Friday, April 07, 2006

Plame Affair: Whether it's legal isn't the point

I've been reading a lot of analysis on the revelation that Bush authorized the Plame leak. Of course the neo-con response is that it's ok cause Bush decided what's classified and therefore can't leak unclassified info. So it's legal.

And?

The focus on whether it was legal or not misses the central point. The Bush Administration used it's position to attack a political opponent by revealing his wife as a CIA agent. The reason they did it was because *they knew* it would ruin her career. The intent was to send a message to Joe Wilson and others that if you want to take on the administration they would be willing to destroy your life.

Regardless of whether it was legal or not, this was the issue. Do we support this type of government (and political party), one that will not hesitate to win by any means necessary.

And regardless of whether it was legal or not, Bush denied knowledge. He lied.

Any legal ramifacations are merely icing if it turned out that the Bush administration was guilty of dirty tricks (which I think it's pretty safe to infer). Don't let the focus on law distract you.

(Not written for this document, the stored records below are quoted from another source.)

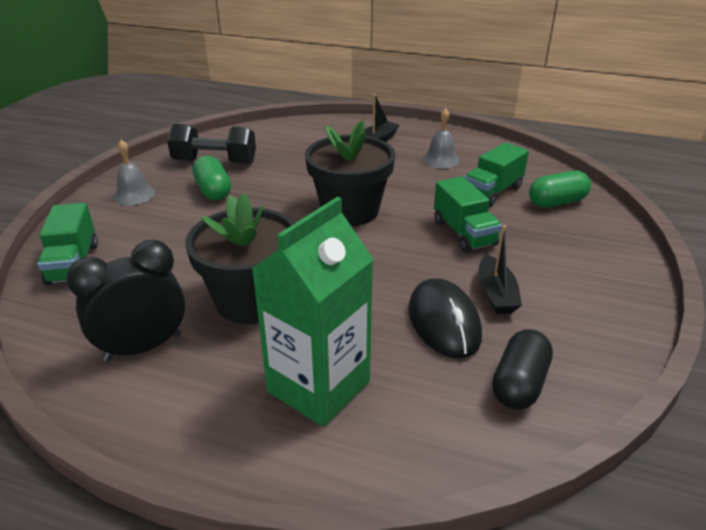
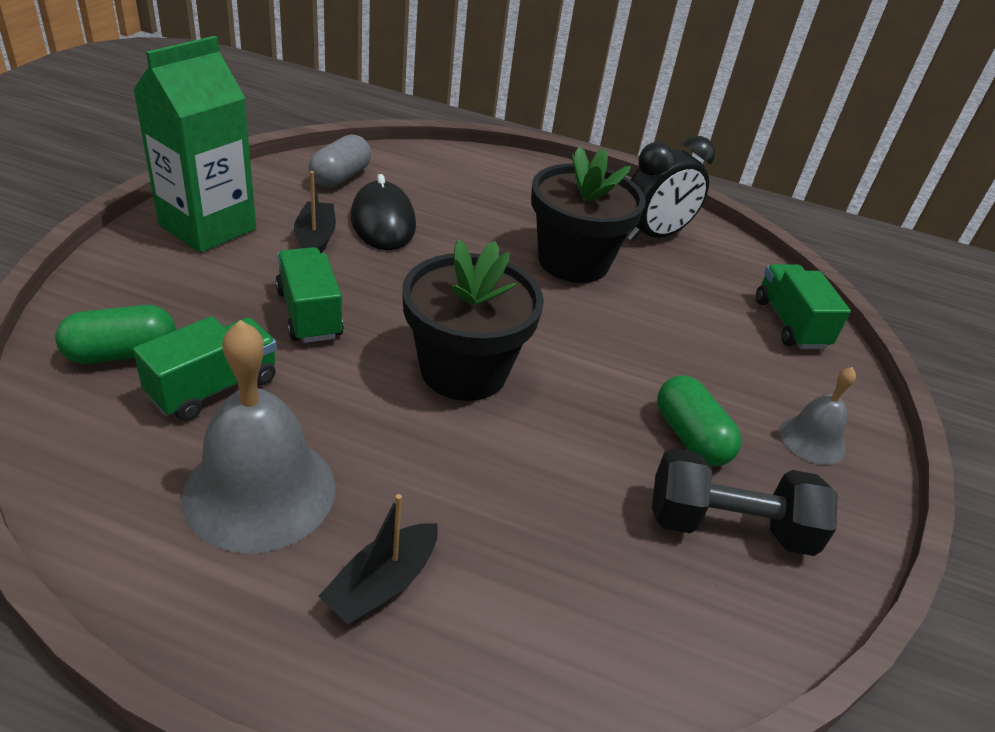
camera: 175 degrees right, 5 degrees up
green carton [252,197,374,427] -> green carton moved to [133,36,256,253]
grey bell [423,108,459,169] -> grey bell [182,320,335,553], size x1.87
black capsule [492,329,553,409] -> grey capsule [309,134,371,188]

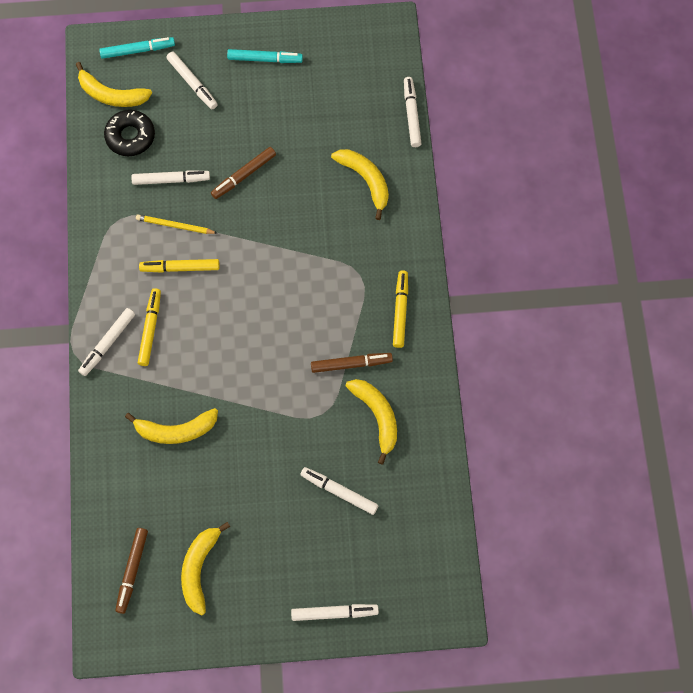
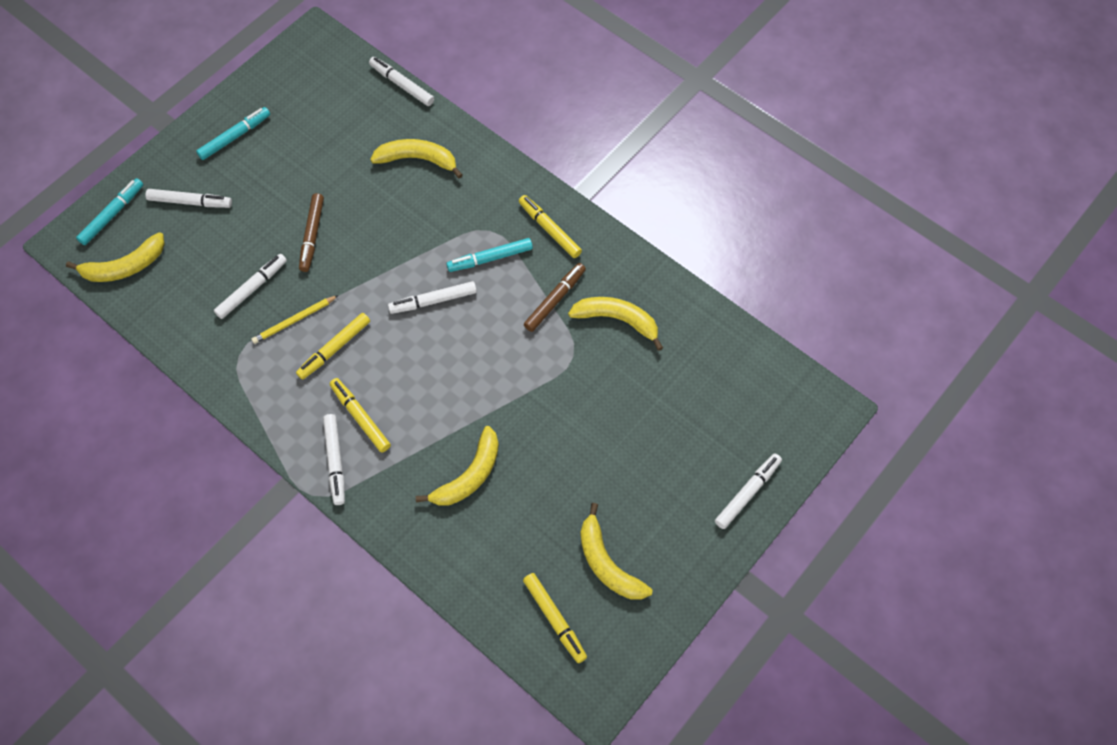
camera: 45 degrees left, 5 degrees down
black donut [104,110,155,156] -> none
brown marker [115,528,148,614] -> yellow marker [523,573,587,663]
white marker [300,467,378,515] -> white marker moved to [388,281,477,314]
none -> turquoise marker [447,238,533,272]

Updated: I think the Austin Bay posting demonstrates my favorite Bugga-Boo. The use of Bullshit by the NeoCons. Example:

UPDATE: CNN is exploring another angle: that the White House is “hypocritical” because it has come down hard on leaks. But a word is missing in this accusation: “unauthorized.” The White House has indeed come down hard on anyone leaking classified information. The White House has also been tough on executive branch employees who pass information via unauthorized leaks. The president wants to control the dissemination of information and has made that clear. The information released today said that what Libby leaked as declassified and authorized — but try getting that clear on atv squawk show where the game is gotcha. The hypocrisy allegation, unlike the criminal innuendo, is certainly within rational bounds.


This statement is bullshit. Why? It focuses on whether or not the leaks were authorized and even throughs out that this is at least a legitimate debate. But in doing so it subtly lays down an utterly false assertion: that the question was more specific than it was. It implies that the parsing of his words was relevent in the context it was made.

The question Bush was asked was this: Did someone in the administration leak Valerie Plame's identity. His answer was, to paraphrase: "no, and I hate leaks and if I find someone leaked this information they'll get it".

He did qualify his statement, but these types of qualifications are only meaningful if you know you are misleading someone and want to be able to say you weren't technically lying. The answer was designed to mean something different then than it does now. It was CYA.

And if we are going to try to parser words, at least be correct. I've heard the 2 clips in question and he did not mention "authorized" leaks. The parsing was "classified", as in "the are too many leaks of classified information". The "legal" parsing is not on authorization but on whether the President automagically declassifies information if he leaks it.

Update 2: I think this post underestimates the problem. It's not Bush, it's the NeoCon Movement. InstaPundit, AustinBay... completely disconected intellectually from their words.

1 Comments:

At Tuesday, April 11, 2006 9:25:00 AM, Blogger pleasure said...

bush et al are arguing that the president declassified the item and then leaked it. well, if it was actually declassified, there was no reason to leak it, since it would already be public information. of course, this wasn't the case because he secretly declassified it, which isn't declassification at all (kinda like double secret probation).